この喧嘩の敗北には、二度とギルタブへの質問が許されないこと以上の絶望が待っているのだ。
「そもそもさ、何でそんなにムキになってんだ、お前。俺もそうだけど、表の任務に回される“生徒”なんて、大した情報は持たされてないぜ?」
「テメーには関係のねーことだ!」
「ほう、余計に気になってきたな」
受け答えをしながらも、ギルタブは絶え間なく放たれる轟の拳を巧みに躱し続けた。
不規則に織り交ぜたローキックすらも、的確に足の付け根を蹴り飛ばされ、逆に轟の脚が痛めつける始末だ。
そして、幾十度目かの拳が空振りし、僅かに体勢を崩したところへ追撃の膝蹴りが炸裂。
激しく上腹を穿たれ、轟は、急速にこみ上げてくる胃液を床にぶちまける羽目になった。
「あの子じゃないといけない理由を聞かせてくれよ、北沢轟。俺、“優等生”だからさ。自分じゃ不適格と言われると、すっきりしないんだ」
「会って、話して、納得したいだけだ」
無様にも口元を拭いながら、それでも闘志の炎を絶やすことなく、轟はゆっくりと身を起こした。
まだ、決着はついていない。
ここからが本番だという気概さえある。
「……別にな、あいつがテメーらのお仲間として、俺達への嫌がらせに精を出してーと願ってるんなら、それで構いやしねーんだよ。だけど、どうもそんな風には見えねーから、本当のところを聞きてーんだ。本人の口からな」
今の解答には、大きな嘘が含まれていた。
セリア自身からそう告げられたとしても、納得など絶対にできない。
まず、あの日見たセリアが、彼女の本性だというところから轟は信じていない。
彼女がラニアケアで過ごした五ヶ月の中には、“メインオペレーターのセリア・アーリアル”を演じているだけでは、けして出てくるはずのない言葉もあったからだ。

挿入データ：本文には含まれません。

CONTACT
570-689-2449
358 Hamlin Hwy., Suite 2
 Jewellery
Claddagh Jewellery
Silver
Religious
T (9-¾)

「なるほど、あの子に裏切られたって現実が、未だに受け入れられないってわけか。だったら“先生”に確認してやろうか? そっちの方が確実だぜ」
「テメーらを躾けてる張本人のお墨付きなんざ……」
よろよろと、息も絶え絶えに前進して。
轟はギルタブまであと一歩という距離にまで戻ってきた。
しかし、疲弊は激しく、両足に込める力すらも消え失せ、とうとう膝をつく――――
「お……?」
という迫真のフェイントで、ギルタブの鋭敏な警戒心に針ほどの穴を開けた。
「何の証拠にもなりはしねーんだよ!」
爆発する怒りを、右腕一本に全て注ぎ込み、轟は前のめりになりながら最後の一撃を放つ。
狙いを定めている余裕はなかった。
ただ当たれと願って、体を宙に預ける。
そして――――
目論見どおり、ギルタブの反応は遅れ、その拳は確かに脇腹を打った。
それは間違いようのない事実だ。
もっとも、クロスカウンター気味に繰り出された、ギルタブの殴打を右頬に浴びながら。
ひいては、殴り飛ばされ、仰け反りながら、だが。
「か……っ」
「勝負ありだな。これで落ち着いてマンガが読める」
床に倒れ伏し、意識を失うまでの、コンマ数秒という時間。
轟は、心中で怨嗟の叫びを上げる。
こうまで徹底的に痛めつけてきたギルタブにではなく、自分自身にだ。
言い訳ではなく、事実として、今の自分は本調子ではなかった。
ガタが来てしまっている。
日常の中からセリアが欠けた影響が、いよいよ顕在化し始めたのだ。
知らず知らずのうちに、それだけ強く依存していたということだ。
否、依存どころか、もはや現在の北沢轟を規定する上での基準ですらある。
そんな、支柱のような存在がいなくなった結果が、この体たらく。
拳を振りかざして孤独を紛らわしていた頃にまで、自分のバージョンが巻き戻ってしまった。
(こんなにも、こんなにも弱かったのか、俺は……!)
誰の耳にも入らない呟きとはいえ、それ以上の弱音を吐かずに済んだのは、この状況おいて唯一の救いだった。